O sistema misto, como o próprio nome indica, é formado pela junção de elementos característicos do modelo inquisitório e do modelo acusatório. Assim como ocorria no inquisitório, no sistema misto existem três fases: investigação prévia, instrução e julgamento. As duas primeiras fases são desenvolvidas de forma sigilosa e sem a participação do acusado. Na fase de julgamento, os procedimentos são orais, públicos e contraditórios. Esse sistema foi instituído com o Código Criminal francês, o Código de Napoleão, em 1808, com o objetivo de amenizar os arbítrios do sistema inquisitório vigente.
Atualmente o sistema misto é aplicado em alguns países europeus como Itália, Espanha, Alemanha e também na América-Latina, como é o caso da Venezuela. A doutrina nacional não é pacífica, conforme se demonstrará em detalhes no item a seguir, mas há autores que enquadram o sistema processual penal brasileiro como sendo misto. Esse posicionamento, para a maioria dos que o defendem, tem como principal fundamento a existência de um processo ou procedimento administrativo, o Inquérito Policial, sigiloso e sem a participação do acusado. A forma mais enfática de aplicação do sistema misto atualmente se encontra na França, no chamado juízo de instrução. Neste sistema, há uma fase inicial onde é feita a coleta da prova e apuração das infrações, que é dirigida por um juiz (daí o nome). Cabe à polícia tão somente a prisão dos infratores e a indicação de provas a serem produzidas.
3.2.4 Sistema antropológico
Faz-se menção de um último sistema, apenas para efeito didático e de ampliação de conhecimentos, pois nunca foi aplicado. Ele se estringiu a meras elucubrações, sem óbice de ser admitida a ponderação, ainda que acessoriamente, de alguns de seus aspectos. Trata-se do sistema antropológico [25]. Esse sistema, foi proposto na Itália, com base nas idéias do positivista Auguste Comte.
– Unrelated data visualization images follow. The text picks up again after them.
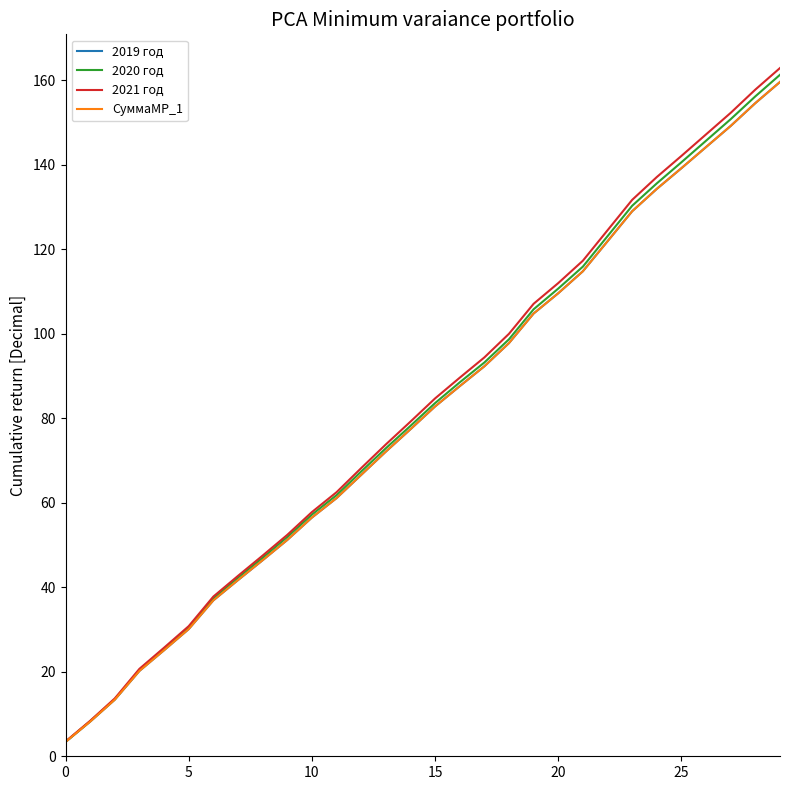

True or false: 2019 год has more than 1 interior local peaks.

False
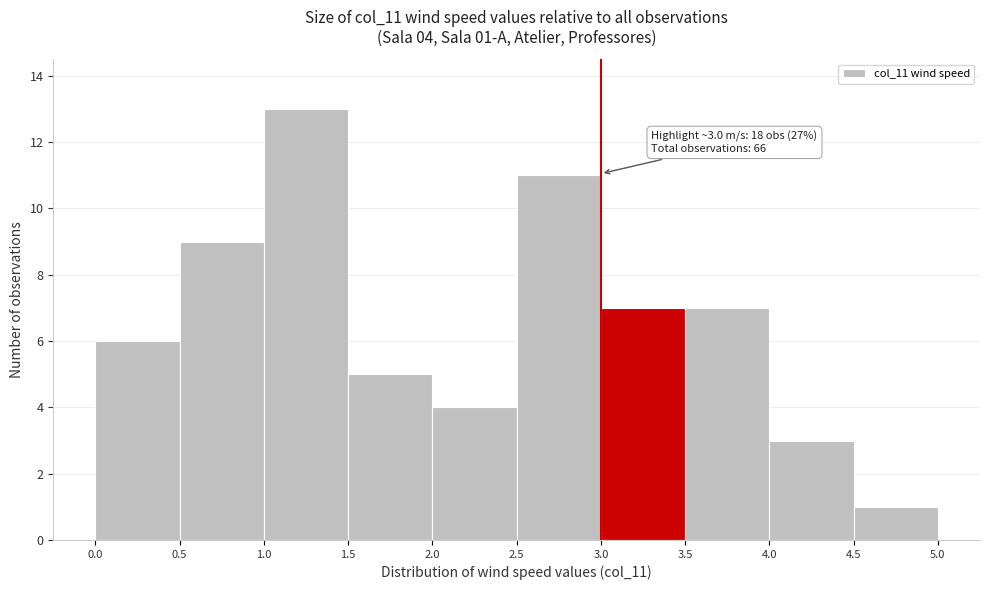

Over which range of the x-axis is the bar tallest?

1.0 to 1.5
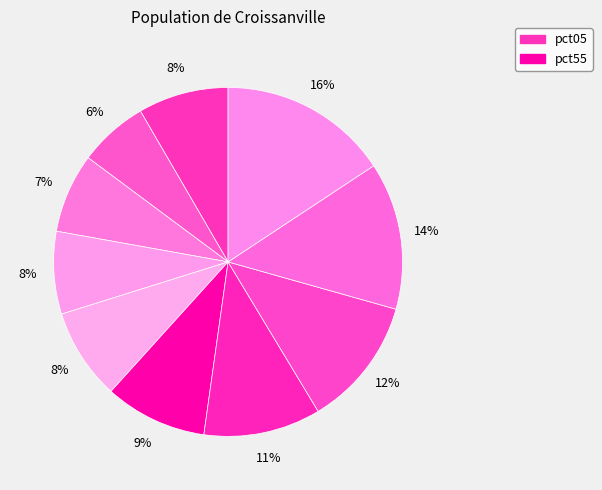

Rank the categories by value from lowest to highest.

pct15, pct25, pct35, pct05, pct45, pct55, pct65, pct75, pct85, pct95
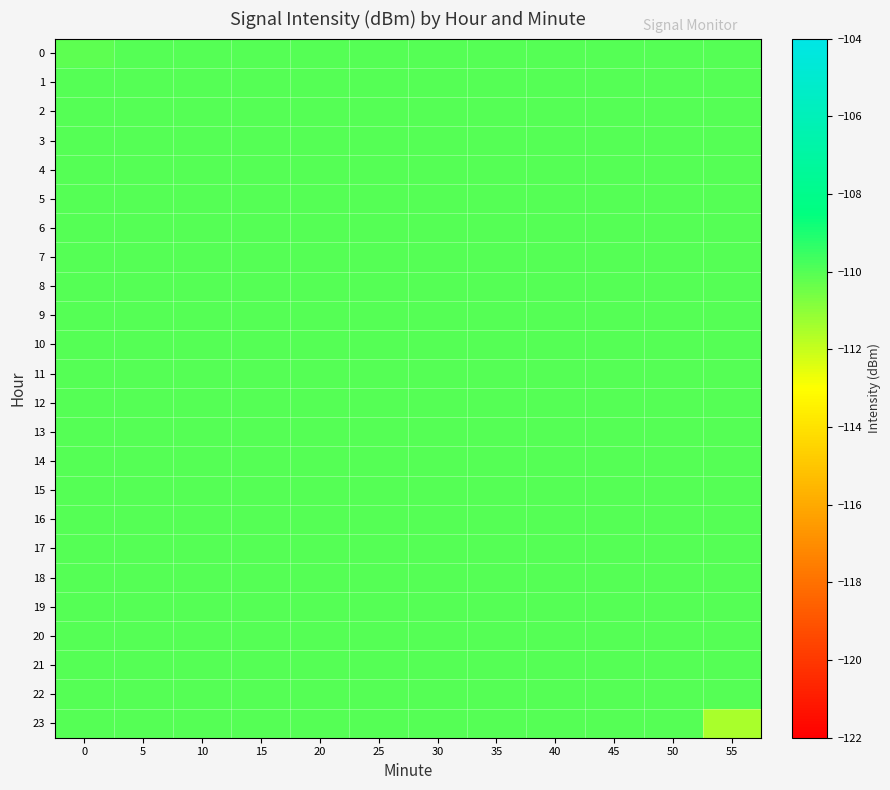

Reading left to right, what are all the values shown in this chart?

0: 0=-110.2	5=-110.0	10=-110.0	15=-110.0	20=-110.0	25=-110.0	30=-110.0	35=-110.0	40=-110.0	45=-110.0	50=-110.0	55=-110.0
1: 0=-110.0	5=-110.0	10=-110.0	15=-110.0	20=-110.0	25=-110.0	30=-110.0	35=-110.0	40=-110.0	45=-110.0	50=-110.0	55=-110.0
2: 0=-110.0	5=-110.0	10=-110.0	15=-110.0	20=-110.0	25=-110.0	30=-110.0	35=-110.0	40=-110.0	45=-110.0	50=-110.0	55=-110.0
3: 0=-110.0	5=-110.0	10=-110.0	15=-110.0	20=-110.0	25=-110.0	30=-110.0	35=-110.0	40=-110.0	45=-110.0	50=-110.0	55=-110.0
4: 0=-110.0	5=-110.0	10=-110.0	15=-110.0	20=-110.0	25=-110.0	30=-110.0	35=-110.0	40=-110.0	45=-110.0	50=-110.0	55=-110.0
5: 0=-110.0	5=-110.0	10=-110.0	15=-110.0	20=-110.0	25=-110.0	30=-110.0	35=-110.0	40=-110.0	45=-110.0	50=-110.0	55=-110.0
6: 0=-110.0	5=-110.0	10=-110.0	15=-110.0	20=-110.0	25=-110.0	30=-110.0	35=-110.0	40=-110.0	45=-110.0	50=-110.0	55=-110.0
7: 0=-110.0	5=-110.0	10=-110.0	15=-110.0	20=-110.0	25=-110.0	30=-110.0	35=-110.0	40=-110.0	45=-110.0	50=-110.0	55=-110.0
8: 0=-110.0	5=-110.0	10=-110.0	15=-110.0	20=-110.0	25=-110.0	30=-110.0	35=-110.0	40=-110.0	45=-110.0	50=-110.0	55=-110.0
9: 0=-110.0	5=-110.0	10=-110.0	15=-110.0	20=-110.0	25=-110.0	30=-110.0	35=-110.0	40=-110.0	45=-110.0	50=-110.0	55=-110.0
10: 0=-110.0	5=-110.0	10=-110.0	15=-110.0	20=-110.0	25=-110.0	30=-110.0	35=-110.0	40=-110.0	45=-110.0	50=-110.0	55=-110.0
11: 0=-110.0	5=-110.0	10=-110.0	15=-110.0	20=-110.0	25=-110.0	30=-110.0	35=-110.0	40=-110.0	45=-110.0	50=-110.0	55=-110.0
12: 0=-110.0	5=-110.0	10=-110.0	15=-110.0	20=-110.0	25=-110.0	30=-110.0	35=-110.0	40=-110.0	45=-110.0	50=-110.0	55=-110.0
13: 0=-110.0	5=-110.0	10=-110.0	15=-110.0	20=-110.0	25=-110.0	30=-110.0	35=-110.0	40=-110.0	45=-110.0	50=-110.0	55=-110.0
14: 0=-110.0	5=-110.0	10=-110.0	15=-110.0	20=-110.0	25=-110.0	30=-110.0	35=-110.0	40=-110.0	45=-110.0	50=-110.0	55=-110.0
15: 0=-110.0	5=-110.0	10=-110.0	15=-110.0	20=-110.0	25=-110.0	30=-110.0	35=-110.0	40=-110.0	45=-110.0	50=-110.0	55=-110.0
16: 0=-110.0	5=-110.0	10=-110.0	15=-110.0	20=-110.0	25=-110.0	30=-110.0	35=-110.0	40=-110.0	45=-110.0	50=-110.0	55=-110.0
17: 0=-110.0	5=-110.0	10=-110.0	15=-110.0	20=-110.0	25=-110.0	30=-110.0	35=-110.0	40=-110.0	45=-110.0	50=-110.0	55=-110.0
18: 0=-110.0	5=-110.0	10=-110.0	15=-110.0	20=-110.0	25=-110.0	30=-110.0	35=-110.0	40=-110.0	45=-110.0	50=-110.0	55=-110.0
19: 0=-110.0	5=-110.0	10=-110.0	15=-110.0	20=-110.0	25=-110.0	30=-110.0	35=-110.0	40=-110.0	45=-110.0	50=-110.0	55=-110.0
20: 0=-110.0	5=-110.0	10=-110.0	15=-110.0	20=-110.0	25=-110.0	30=-110.0	35=-110.0	40=-110.0	45=-110.0	50=-110.0	55=-110.0
21: 0=-110.0	5=-110.0	10=-110.0	15=-110.0	20=-110.0	25=-110.0	30=-110.0	35=-110.0	40=-110.0	45=-110.0	50=-110.0	55=-110.0
22: 0=-110.0	5=-110.0	10=-110.0	15=-110.0	20=-110.0	25=-110.0	30=-110.0	35=-110.0	40=-110.0	45=-110.0	50=-110.0	55=-110.0
23: 0=-110.0	5=-110.0	10=-110.0	15=-110.0	20=-110.0	25=-110.0	30=-110.0	35=-110.0	40=-110.0	45=-110.0	50=-110.0	55=-111.5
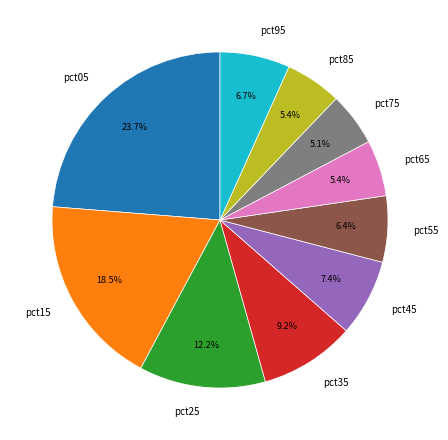

Combined, what portion of the pie is pct55 and pct85?

11.8%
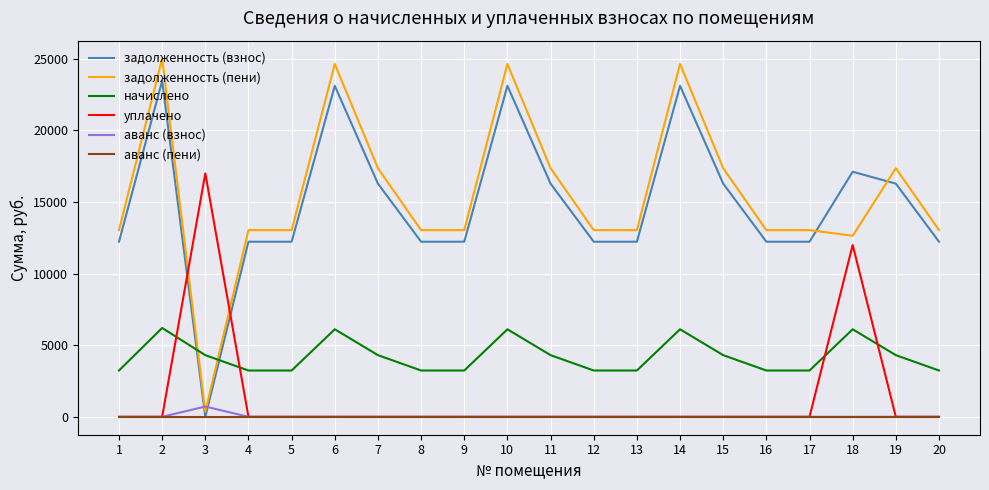

What are all the series names shown in the legend?

задолженность (взнос), задолженность (пени), начислено, уплачено, аванс (взнос), аванс (пени)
Nesse sistema os juízes não deveriam ter formação jurídica e sim em sociologia e antropologia criminal, uma vez que os fatores a serem considerados na avaliação do caso seriam os antecedentes pessoais do acusado e suas características físicas e hereditárias. Assim, é possível perceber que se acreditava que ser criminoso era uma tendência genética, ou seja, o indivíduo nasceria biologicamente predestinado ao cometimento de delitos. Não deveria, por esse sistema, existir ação exclusivamente privada, pois a aplicação da sanção decorreria de uma necessidade social.
O nosso sistema processual Penal não descarta por completo alguns dos elementos deste sistema ao aplicar a legislação penal, a exemplo do disposto no artigo 59 do Código Penal:
Art. 59 - O juiz, atendendo à culpabilidade, aos antecedentes, à conduta social, à personalidade do agente, aos motivos, às circunstâncias e conseqüências do crime, bem como ao comportamento da vítima, estabelecerá, conforme seja necessário e suficiente para reprovação e prevenção do crime: [26]
Bem se vê que a lei penal material que traz também em seu conteúdo disposições de direito penal formal, embora tal fato seja criticado por alguns, não prescinde por completo de alguns dos fatores que seriam determinantes para a realização do processo e sua conclusão nos ditames do sistema antropológico, tais como os antecedentes do acusado, sua conduta social e personalidade.